Data section START

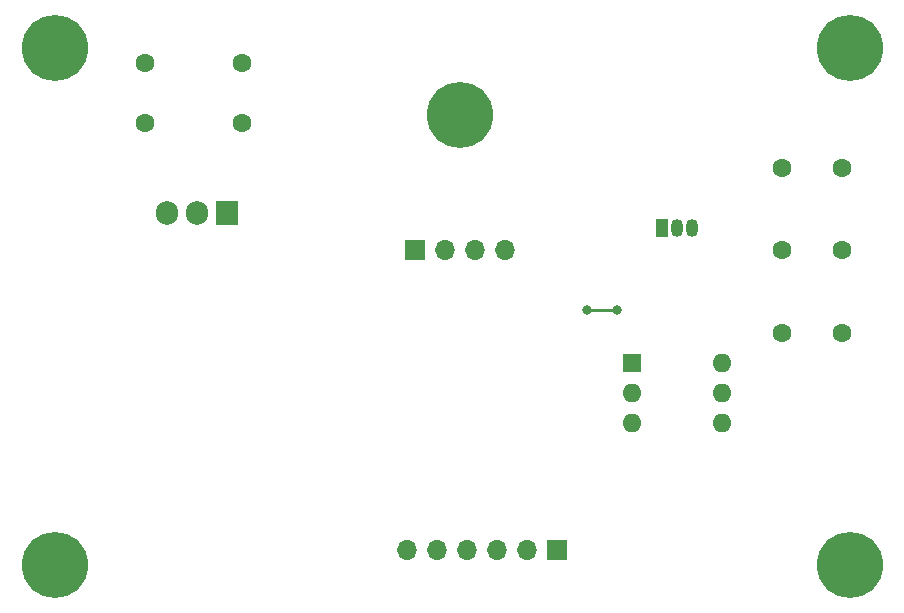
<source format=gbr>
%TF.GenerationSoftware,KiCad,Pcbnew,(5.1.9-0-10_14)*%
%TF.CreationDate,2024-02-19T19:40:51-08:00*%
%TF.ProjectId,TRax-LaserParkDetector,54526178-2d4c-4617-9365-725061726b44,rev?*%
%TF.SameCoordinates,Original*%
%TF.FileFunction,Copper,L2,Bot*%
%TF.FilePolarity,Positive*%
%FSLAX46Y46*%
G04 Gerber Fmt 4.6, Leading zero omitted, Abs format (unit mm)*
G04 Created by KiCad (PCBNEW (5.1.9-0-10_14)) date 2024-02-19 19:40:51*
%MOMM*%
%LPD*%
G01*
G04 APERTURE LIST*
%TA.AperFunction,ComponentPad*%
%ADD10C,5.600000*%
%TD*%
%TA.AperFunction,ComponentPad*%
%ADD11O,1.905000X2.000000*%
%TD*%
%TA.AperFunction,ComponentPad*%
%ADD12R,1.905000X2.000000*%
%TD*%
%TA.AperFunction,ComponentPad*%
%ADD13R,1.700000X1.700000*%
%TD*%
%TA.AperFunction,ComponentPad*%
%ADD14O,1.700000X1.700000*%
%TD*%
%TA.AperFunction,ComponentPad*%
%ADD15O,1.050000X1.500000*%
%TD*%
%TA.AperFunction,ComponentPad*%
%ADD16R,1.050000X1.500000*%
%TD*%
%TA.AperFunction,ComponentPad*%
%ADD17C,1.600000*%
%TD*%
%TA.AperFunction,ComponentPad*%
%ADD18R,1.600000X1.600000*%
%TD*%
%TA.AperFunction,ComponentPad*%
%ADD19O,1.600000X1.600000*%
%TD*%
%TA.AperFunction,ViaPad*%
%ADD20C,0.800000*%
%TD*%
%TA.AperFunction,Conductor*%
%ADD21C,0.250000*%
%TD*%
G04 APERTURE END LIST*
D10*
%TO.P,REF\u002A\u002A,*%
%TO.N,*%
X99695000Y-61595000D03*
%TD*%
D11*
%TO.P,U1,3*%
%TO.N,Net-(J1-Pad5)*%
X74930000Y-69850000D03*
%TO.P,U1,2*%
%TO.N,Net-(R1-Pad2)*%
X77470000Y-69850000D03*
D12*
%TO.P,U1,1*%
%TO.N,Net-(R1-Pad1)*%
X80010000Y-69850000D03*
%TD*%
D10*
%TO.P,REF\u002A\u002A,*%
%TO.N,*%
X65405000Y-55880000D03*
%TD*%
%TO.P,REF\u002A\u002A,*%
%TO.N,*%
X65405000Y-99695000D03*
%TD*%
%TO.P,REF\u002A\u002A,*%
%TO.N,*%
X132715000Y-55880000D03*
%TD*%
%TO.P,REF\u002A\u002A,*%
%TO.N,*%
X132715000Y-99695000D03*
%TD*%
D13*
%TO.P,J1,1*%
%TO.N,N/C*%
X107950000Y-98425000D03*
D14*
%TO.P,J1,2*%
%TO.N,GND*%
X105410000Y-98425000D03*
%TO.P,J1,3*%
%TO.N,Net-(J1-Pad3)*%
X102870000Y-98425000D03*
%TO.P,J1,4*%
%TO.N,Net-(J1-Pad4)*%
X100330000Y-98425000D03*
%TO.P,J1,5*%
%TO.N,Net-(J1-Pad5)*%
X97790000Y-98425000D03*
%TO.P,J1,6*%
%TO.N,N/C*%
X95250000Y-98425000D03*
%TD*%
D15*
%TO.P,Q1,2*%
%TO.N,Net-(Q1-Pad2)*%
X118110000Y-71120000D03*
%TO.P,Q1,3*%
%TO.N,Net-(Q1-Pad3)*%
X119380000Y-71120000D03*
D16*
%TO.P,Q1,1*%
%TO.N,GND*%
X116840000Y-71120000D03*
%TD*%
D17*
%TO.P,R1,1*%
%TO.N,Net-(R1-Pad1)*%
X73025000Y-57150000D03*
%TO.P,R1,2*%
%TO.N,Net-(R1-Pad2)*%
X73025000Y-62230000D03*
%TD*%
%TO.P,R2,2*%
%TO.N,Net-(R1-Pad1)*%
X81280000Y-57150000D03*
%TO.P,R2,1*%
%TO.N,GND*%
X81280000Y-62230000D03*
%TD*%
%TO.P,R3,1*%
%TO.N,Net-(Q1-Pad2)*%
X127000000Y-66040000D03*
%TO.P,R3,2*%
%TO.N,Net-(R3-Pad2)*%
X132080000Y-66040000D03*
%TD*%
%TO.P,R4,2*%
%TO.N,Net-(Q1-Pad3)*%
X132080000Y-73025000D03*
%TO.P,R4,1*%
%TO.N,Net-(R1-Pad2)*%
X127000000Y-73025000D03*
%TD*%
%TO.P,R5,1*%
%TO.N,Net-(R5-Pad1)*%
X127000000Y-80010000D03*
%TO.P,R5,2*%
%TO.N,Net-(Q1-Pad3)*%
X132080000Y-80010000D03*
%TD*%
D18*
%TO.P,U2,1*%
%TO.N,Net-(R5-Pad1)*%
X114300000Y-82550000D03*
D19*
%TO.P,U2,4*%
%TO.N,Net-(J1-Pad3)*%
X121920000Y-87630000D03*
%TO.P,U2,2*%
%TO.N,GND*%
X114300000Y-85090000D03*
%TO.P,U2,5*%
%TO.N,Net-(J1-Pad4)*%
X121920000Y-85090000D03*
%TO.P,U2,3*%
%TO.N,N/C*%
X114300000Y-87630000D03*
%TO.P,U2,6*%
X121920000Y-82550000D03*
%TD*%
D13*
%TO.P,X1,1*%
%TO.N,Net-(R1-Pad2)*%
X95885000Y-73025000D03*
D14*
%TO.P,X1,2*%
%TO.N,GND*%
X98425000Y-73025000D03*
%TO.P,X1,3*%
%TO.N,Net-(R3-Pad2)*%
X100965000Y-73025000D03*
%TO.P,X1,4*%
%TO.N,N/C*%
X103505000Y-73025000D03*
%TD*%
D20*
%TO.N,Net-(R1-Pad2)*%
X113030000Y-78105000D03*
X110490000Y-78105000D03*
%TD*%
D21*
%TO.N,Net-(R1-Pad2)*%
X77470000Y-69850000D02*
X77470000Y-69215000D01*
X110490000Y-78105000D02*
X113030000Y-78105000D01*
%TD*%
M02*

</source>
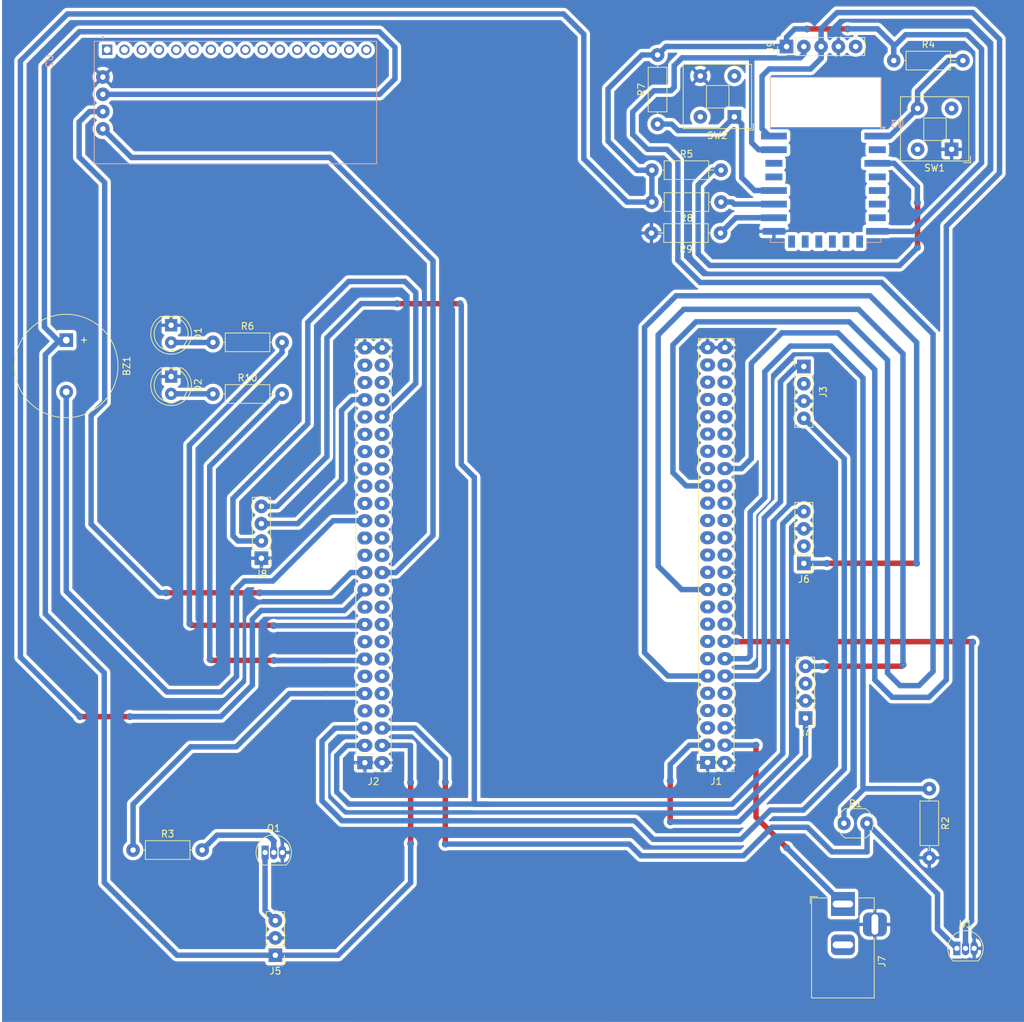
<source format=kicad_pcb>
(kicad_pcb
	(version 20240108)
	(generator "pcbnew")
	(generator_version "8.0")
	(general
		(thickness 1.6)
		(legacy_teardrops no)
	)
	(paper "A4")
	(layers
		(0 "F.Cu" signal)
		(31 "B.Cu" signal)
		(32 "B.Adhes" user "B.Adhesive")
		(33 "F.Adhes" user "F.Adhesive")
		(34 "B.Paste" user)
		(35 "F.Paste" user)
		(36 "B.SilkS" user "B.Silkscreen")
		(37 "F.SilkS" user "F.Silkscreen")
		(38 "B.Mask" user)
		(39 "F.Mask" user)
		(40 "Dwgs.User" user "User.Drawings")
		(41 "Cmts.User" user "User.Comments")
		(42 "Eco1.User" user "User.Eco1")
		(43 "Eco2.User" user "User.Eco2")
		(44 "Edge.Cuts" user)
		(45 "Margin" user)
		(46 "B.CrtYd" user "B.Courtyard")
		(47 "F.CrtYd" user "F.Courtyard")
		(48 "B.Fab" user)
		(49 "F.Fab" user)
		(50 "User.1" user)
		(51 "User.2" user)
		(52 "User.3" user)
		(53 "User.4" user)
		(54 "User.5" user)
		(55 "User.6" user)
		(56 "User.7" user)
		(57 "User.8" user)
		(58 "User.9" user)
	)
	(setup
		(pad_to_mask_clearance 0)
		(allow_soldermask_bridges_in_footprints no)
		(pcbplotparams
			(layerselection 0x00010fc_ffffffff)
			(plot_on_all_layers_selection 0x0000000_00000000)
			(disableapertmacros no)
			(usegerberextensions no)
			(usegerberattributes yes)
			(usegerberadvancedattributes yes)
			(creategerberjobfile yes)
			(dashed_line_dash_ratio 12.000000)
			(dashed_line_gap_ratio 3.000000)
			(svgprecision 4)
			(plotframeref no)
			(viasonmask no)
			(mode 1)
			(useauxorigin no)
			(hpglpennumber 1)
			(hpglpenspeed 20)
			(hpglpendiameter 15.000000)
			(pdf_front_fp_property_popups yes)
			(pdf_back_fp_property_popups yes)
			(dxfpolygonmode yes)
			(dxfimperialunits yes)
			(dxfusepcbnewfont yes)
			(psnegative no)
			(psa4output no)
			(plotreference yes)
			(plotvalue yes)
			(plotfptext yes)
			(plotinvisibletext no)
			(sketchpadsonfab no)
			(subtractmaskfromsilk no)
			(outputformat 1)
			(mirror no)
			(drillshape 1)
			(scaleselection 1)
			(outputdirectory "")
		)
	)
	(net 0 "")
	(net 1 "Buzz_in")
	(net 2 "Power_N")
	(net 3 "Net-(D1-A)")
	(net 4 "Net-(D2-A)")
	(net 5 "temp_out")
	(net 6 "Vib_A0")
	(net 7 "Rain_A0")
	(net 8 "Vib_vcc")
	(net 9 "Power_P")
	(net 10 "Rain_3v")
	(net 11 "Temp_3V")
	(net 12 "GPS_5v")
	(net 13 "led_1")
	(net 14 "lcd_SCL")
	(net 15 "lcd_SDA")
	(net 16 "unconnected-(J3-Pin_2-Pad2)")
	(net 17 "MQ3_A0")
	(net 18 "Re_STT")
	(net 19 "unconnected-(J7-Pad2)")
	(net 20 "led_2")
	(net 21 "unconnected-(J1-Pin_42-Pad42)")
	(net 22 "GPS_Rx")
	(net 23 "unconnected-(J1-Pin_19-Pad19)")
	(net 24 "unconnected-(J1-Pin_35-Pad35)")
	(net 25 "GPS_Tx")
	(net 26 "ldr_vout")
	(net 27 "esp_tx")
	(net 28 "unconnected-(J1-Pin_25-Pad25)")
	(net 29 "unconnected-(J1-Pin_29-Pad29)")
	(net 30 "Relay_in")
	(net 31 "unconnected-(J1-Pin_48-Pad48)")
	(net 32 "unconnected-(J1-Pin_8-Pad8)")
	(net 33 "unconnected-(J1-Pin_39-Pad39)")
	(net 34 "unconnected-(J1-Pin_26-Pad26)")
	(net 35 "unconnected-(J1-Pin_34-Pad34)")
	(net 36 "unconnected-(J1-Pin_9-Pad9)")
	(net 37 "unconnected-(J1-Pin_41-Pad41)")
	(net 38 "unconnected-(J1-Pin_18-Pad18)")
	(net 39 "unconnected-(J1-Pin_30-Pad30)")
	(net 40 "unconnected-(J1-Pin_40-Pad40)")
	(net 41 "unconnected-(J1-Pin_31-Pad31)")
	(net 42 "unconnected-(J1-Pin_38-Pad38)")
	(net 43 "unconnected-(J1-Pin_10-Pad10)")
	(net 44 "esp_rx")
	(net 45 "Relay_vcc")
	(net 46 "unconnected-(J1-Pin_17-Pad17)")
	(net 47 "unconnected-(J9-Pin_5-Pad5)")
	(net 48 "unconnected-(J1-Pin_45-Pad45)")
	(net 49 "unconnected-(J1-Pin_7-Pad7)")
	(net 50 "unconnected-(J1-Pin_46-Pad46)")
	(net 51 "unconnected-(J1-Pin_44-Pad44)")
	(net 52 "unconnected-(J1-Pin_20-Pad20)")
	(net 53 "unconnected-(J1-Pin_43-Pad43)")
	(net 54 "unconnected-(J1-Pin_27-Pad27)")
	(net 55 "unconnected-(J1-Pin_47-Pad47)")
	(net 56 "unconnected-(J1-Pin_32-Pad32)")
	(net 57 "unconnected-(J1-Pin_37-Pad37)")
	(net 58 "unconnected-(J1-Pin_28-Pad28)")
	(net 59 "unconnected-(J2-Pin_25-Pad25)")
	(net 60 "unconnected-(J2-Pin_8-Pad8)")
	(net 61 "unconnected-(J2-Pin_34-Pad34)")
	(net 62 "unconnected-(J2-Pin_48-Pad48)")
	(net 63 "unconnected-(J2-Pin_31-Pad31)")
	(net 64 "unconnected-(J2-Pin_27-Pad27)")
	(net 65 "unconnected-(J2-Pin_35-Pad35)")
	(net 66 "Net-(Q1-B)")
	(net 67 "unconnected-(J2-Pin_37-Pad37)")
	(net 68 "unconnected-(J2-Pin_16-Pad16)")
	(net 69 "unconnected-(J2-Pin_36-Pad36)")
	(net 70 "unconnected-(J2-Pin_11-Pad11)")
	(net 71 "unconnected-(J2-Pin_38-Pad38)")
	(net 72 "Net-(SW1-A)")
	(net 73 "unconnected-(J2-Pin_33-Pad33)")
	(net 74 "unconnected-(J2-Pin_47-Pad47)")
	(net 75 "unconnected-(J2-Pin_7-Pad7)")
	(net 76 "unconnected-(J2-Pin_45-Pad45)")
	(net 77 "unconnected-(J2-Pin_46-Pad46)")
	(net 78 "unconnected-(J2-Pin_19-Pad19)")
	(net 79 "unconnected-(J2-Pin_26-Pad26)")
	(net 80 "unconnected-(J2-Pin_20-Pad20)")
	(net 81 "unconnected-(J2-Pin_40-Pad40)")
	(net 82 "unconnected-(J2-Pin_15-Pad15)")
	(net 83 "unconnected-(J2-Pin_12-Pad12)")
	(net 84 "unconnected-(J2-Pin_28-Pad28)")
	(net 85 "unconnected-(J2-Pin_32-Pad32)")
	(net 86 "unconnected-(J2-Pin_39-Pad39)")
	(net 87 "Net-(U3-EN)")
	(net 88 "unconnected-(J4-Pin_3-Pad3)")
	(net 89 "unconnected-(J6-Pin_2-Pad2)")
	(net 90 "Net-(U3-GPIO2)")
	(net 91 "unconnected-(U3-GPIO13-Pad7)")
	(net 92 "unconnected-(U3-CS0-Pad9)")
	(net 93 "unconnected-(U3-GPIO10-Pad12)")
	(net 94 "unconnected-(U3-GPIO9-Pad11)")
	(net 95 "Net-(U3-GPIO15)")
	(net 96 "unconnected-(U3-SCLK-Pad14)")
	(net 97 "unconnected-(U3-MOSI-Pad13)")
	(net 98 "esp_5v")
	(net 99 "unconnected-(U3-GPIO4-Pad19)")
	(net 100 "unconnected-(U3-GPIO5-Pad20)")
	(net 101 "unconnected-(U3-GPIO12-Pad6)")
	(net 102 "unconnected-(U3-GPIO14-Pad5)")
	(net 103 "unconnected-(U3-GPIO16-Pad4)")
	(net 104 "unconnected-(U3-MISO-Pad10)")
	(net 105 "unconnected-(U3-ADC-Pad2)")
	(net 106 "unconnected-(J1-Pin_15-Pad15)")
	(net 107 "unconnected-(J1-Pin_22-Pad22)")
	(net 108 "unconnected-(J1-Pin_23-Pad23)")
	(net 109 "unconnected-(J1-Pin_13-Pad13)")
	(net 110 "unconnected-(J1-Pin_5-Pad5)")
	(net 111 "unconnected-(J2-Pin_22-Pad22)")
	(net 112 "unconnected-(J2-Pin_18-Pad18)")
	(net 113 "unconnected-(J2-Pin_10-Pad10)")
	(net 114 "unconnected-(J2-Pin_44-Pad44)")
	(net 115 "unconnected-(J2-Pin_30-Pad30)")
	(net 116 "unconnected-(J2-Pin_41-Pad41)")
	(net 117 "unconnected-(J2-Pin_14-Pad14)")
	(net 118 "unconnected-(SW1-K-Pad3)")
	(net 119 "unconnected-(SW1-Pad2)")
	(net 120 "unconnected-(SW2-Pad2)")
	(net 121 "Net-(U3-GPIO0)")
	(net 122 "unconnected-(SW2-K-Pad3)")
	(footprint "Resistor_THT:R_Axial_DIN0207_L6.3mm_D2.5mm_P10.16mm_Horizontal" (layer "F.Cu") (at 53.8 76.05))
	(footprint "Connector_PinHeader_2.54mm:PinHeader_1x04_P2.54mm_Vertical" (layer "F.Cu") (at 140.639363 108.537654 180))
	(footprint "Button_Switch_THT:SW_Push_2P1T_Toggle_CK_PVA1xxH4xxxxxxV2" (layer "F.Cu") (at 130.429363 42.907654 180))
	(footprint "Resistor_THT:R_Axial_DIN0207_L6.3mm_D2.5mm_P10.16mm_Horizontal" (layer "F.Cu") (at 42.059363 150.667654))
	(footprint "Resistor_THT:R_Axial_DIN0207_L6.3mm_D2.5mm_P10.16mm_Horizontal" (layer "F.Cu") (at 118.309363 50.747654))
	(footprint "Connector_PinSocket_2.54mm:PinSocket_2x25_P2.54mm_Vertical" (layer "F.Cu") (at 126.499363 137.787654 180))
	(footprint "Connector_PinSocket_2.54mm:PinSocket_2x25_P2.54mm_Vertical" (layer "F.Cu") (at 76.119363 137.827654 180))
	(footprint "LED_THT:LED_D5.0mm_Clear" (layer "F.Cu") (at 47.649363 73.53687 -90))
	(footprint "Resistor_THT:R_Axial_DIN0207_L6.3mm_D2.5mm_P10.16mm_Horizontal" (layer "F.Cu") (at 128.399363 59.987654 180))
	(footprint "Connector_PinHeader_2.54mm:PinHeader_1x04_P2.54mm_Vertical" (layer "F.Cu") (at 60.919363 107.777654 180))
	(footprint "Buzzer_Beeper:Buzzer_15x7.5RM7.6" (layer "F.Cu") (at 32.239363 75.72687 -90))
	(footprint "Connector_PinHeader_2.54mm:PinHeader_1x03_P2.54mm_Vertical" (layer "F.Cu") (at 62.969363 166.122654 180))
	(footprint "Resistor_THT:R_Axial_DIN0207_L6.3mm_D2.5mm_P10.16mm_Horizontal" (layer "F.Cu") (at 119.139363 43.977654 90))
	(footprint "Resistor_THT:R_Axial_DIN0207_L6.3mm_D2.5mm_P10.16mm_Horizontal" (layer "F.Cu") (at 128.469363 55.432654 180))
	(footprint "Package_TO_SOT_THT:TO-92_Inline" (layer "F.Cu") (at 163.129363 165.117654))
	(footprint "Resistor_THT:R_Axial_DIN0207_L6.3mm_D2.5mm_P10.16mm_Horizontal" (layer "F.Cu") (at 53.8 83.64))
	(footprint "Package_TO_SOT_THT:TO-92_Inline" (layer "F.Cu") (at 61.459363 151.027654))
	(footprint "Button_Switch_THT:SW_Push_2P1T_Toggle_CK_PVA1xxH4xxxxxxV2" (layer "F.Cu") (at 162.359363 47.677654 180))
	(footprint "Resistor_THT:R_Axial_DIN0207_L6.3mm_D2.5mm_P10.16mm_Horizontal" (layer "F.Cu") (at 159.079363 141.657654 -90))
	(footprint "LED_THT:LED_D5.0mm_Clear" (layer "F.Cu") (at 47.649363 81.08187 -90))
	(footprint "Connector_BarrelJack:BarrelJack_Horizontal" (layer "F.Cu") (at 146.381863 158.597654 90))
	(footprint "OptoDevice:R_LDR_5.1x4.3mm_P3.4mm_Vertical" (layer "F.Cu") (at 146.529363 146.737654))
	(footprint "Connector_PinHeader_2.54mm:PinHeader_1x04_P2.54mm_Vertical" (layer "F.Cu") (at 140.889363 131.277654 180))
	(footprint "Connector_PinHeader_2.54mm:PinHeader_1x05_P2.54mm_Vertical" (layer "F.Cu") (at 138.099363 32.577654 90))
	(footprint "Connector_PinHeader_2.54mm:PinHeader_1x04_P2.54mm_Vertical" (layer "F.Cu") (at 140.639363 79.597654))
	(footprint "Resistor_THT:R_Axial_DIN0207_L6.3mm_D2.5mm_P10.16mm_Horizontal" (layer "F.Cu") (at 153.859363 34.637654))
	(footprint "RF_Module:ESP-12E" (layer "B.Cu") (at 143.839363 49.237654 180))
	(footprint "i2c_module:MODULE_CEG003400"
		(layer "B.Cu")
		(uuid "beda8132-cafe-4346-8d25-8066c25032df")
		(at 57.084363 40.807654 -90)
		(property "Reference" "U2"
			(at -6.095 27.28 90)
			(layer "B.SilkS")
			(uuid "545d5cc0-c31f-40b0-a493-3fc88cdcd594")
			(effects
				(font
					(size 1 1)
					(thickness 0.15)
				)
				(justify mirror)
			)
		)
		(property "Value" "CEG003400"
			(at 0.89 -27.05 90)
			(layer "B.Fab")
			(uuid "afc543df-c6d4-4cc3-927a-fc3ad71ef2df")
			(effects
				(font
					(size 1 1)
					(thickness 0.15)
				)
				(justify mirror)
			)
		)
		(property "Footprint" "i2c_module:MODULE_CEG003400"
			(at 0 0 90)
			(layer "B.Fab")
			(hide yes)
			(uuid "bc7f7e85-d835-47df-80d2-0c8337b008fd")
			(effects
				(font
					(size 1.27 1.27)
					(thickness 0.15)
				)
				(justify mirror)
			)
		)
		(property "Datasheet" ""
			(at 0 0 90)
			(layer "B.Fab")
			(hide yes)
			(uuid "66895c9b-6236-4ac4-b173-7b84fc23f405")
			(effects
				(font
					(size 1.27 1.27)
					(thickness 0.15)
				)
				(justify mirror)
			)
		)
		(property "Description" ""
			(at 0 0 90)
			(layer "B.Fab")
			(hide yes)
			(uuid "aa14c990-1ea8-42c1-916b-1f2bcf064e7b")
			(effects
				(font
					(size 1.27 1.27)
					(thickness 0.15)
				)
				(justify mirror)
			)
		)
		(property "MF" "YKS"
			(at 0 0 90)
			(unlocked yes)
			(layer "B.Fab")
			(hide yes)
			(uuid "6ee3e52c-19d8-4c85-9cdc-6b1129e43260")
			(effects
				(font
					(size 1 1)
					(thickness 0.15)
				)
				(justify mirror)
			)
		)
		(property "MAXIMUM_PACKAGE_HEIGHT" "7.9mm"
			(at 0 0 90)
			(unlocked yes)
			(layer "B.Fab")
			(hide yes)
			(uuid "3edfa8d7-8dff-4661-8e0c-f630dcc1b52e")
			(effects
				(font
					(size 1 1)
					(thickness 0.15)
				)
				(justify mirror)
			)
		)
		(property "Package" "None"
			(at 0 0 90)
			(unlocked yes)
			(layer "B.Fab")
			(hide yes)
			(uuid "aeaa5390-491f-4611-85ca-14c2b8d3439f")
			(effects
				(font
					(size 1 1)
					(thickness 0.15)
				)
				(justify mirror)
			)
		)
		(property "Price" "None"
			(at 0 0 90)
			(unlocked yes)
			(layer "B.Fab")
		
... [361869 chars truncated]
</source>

Data section END

### Task prompt
Using the records above, restate word for word the lines from the one with "(dashed_line_gap_ratio 3.000000)" through the one with "(plotfptext yes)", both included.

### Exercise output
			(dashed_line_gap_ratio 3.000000)
			(svgprecision 4)
			(plotframeref no)
			(viasonmask no)
			(mode 1)
			(useauxorigin no)
			(hpglpennumber 1)
			(hpglpenspeed 20)
			(hpglpendiameter 15.000000)
			(pdf_front_fp_property_popups yes)
			(pdf_back_fp_property_popups yes)
			(dxfpolygonmode yes)
			(dxfimperialunits yes)
			(dxfusepcbnewfont yes)
			(psnegative no)
			(psa4output no)
			(plotreference yes)
			(plotvalue yes)
			(plotfptext yes)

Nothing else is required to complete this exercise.